Extracellular fluid (ECF)
The fluid compartment outside of cells, containing approximately 35% of total body water, subdivided into tissue fluid (25%), blood plasma and lymph (8%), and transcellular fluid (2%).
Metabolic water
Water gained internally through aerobic metabolism and dehydration synthesis, totaling about 200mL/day.
Performed water
Water ingested through external sources, specifically food (700mL/day) and drink (1,600mL/day).
Insensible water loss
Water loss that an individual is not conscious of, occurring via expired breath and cutaneous transpiration.
Obligatory water loss
Unavoidable water loss including expired breath, cutaneous transpiration, sweat, feces, and a minimum urine output of 400ml/day.

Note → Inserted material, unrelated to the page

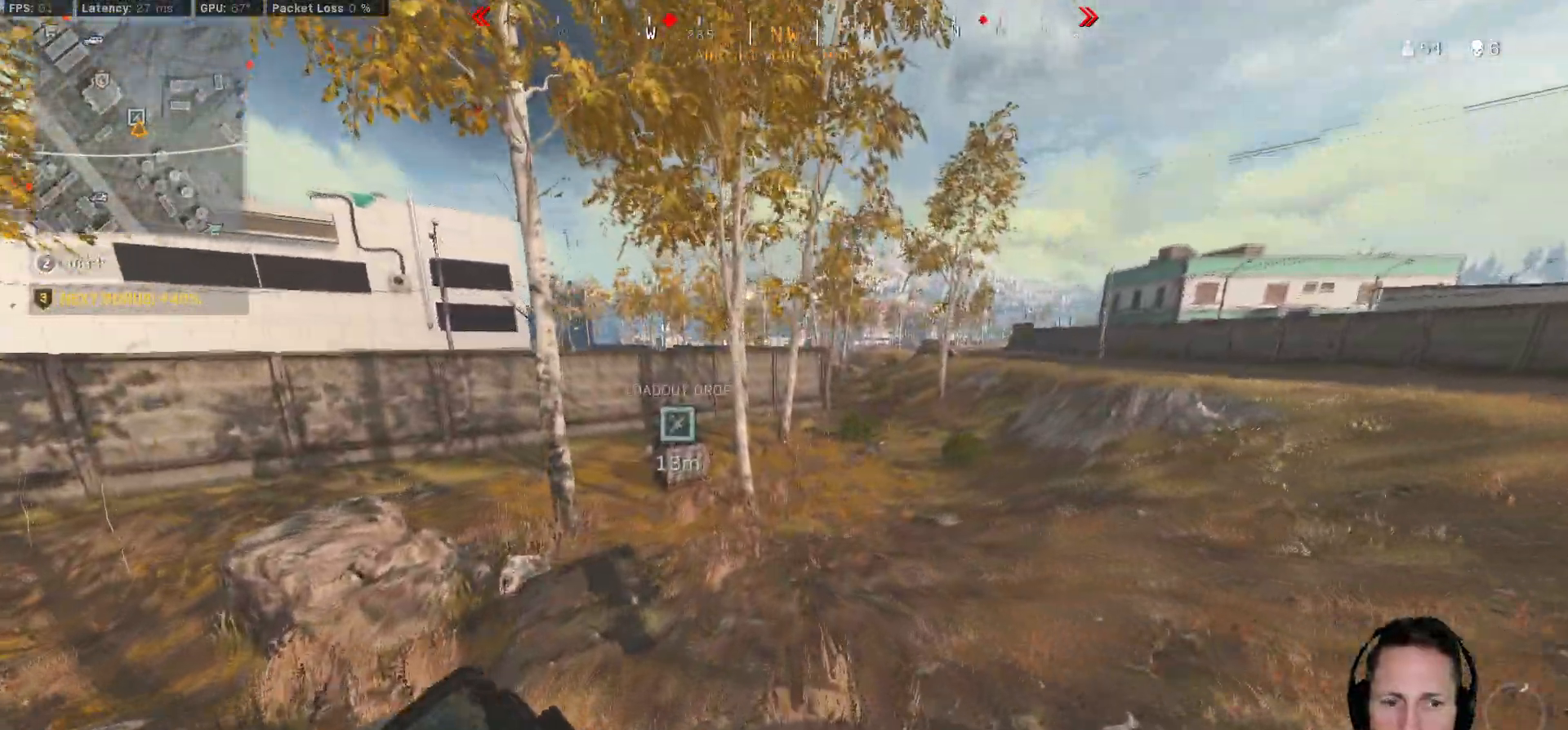
{"keys": ["shift", "w"], "mouse": [], "events": []}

Hypothalamic osmoreceptors
Sensors in the brain that trigger the thirst mechanism and ADH production in response to increased ECF osmolarity.
Aquaporins
Membrane proteins synthesized by the kidney collecting ducts in response to ADH to channel water back into the renal medulla.
Hypovolemia (Volume depletion)
A fluid deficiency where total body water declines while osmolarity remains normal, often caused by hemorrhage, severe burns, or chronic vomiting.
Dehydration
A fluid deficiency where total body water declines and osmolarity rises, often due to lack of drinking water, diabetes, or profuse sweating.
Hypotonic hydration
A fluid excess where more water than Na+ is retained or ingested, causing the ECF to become hypotonic and potentially leading to cellular swelling.
Edema
The most common form of fluid sequestration, characterized by an accumulation of fluid in the interstitial spaces.
Pleural effusions
A type of fluid sequestration where several liters of fluid accumulate in the lungs, often due to infection.
Sodium (Na+)
The principal cation of the ECF that accounts for 90−95% of its osmolarity and is essential for membrane potentials and the Na+−K+ pump.
Aldosterone
The 'salt retaining hormone' that stimulates the renal tubules to increase Na+ reabsorption and increase K+ secretion.

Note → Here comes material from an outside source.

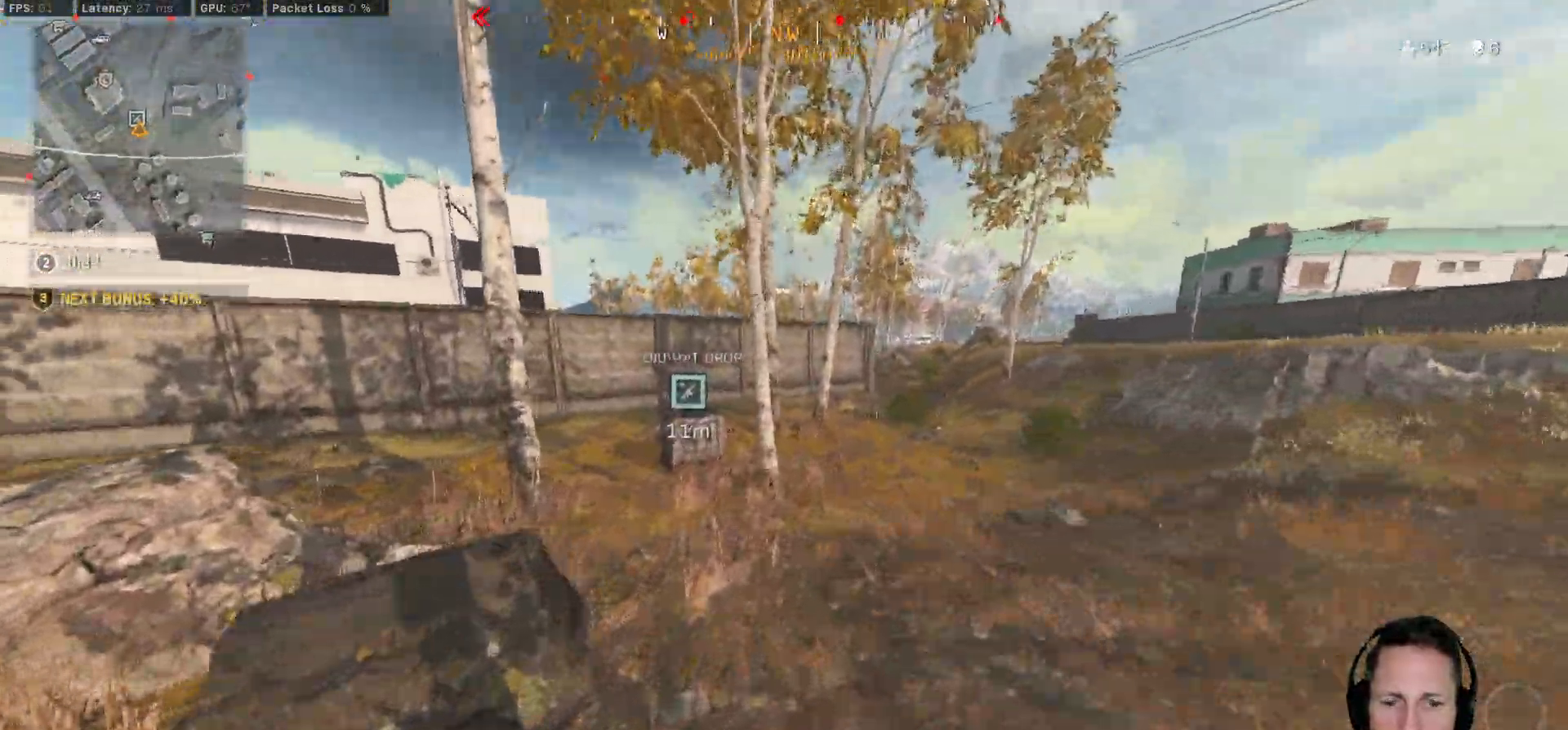
{"keys": ["shift", "w"], "mouse": [], "events": []}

Atrial natriuretic factor (ANF)
A hormone released in response to high blood pressure that causes the kidneys to excrete more Na+ and water.
Hypernatremia
A plasma sodium concentration exceeding 145mEq/L, resulting in water retention, hypertension, and edema.
Potassium (K+)
The most abundant cation of the ICF and a key determinant of intracellular osmolarity; imbalances of this electrolyte are the most dangerous.
Hyperkalemia
An electrolyte imbalance where extracellular K+ levels are elevated, which can make nerve and muscle cells abnormally excitable or less excitable depending on the rate of onset.
Hypokalemia
Low extracellular K+ levels, often from sweating or chronic vomiting, making nerve and muscle cells less excitable, leading to muscle weakness and arrhythmias.
Chloride shift
A function of chloride (Cl−) involving the loading and unloading of CO2 in red blood cells.
Hypercalcemia
A condition where calcium levels exceed 12mEq/L, inhibiting depolarization and causing muscular weakness, depressed reflexes, and cardiac arrhythmias.
Hypocalcemia
Low calcium levels that increase membrane Na+ permeability, making systems abnormally excitable and potentially resulting in tetanus or laryngospasm.
Physiological buffer
A system that controls the output of acids, bases, or CO2, such as the urinary system (slow, large quantity) and respiratory system (fast, within minutes).
Bicarbonate buffer system
A chemical buffer system in the ECF involving the reversible reaction CO2+H2O⇌H2CO3⇌HCO3−+H+.
Phosphate buffer system
A buffer system important in the ICF and renal tubules, where phosphates are more concentrated and function near an optimum pH of 6.8.
Protein buffer system
The most concentrated chemical buffer system, especially in the ICF, where amino and acidic side groups bind or release H+.
Respiratory acidosis
An acid-base imbalance occurring when alveolar ventilation fails to keep pace with CO2 production, leading to a drop in pH.
Metabolic acidosis
An acid-base imbalance caused by increased production of organic acids (lactic acid, ketones), acidic drugs, or loss of base (chronic diarrhea).
Hypercapnia
An increase in CO2 levels that stimulates pulmonary ventilation as a compensatory mechanism for acid-base imbalances.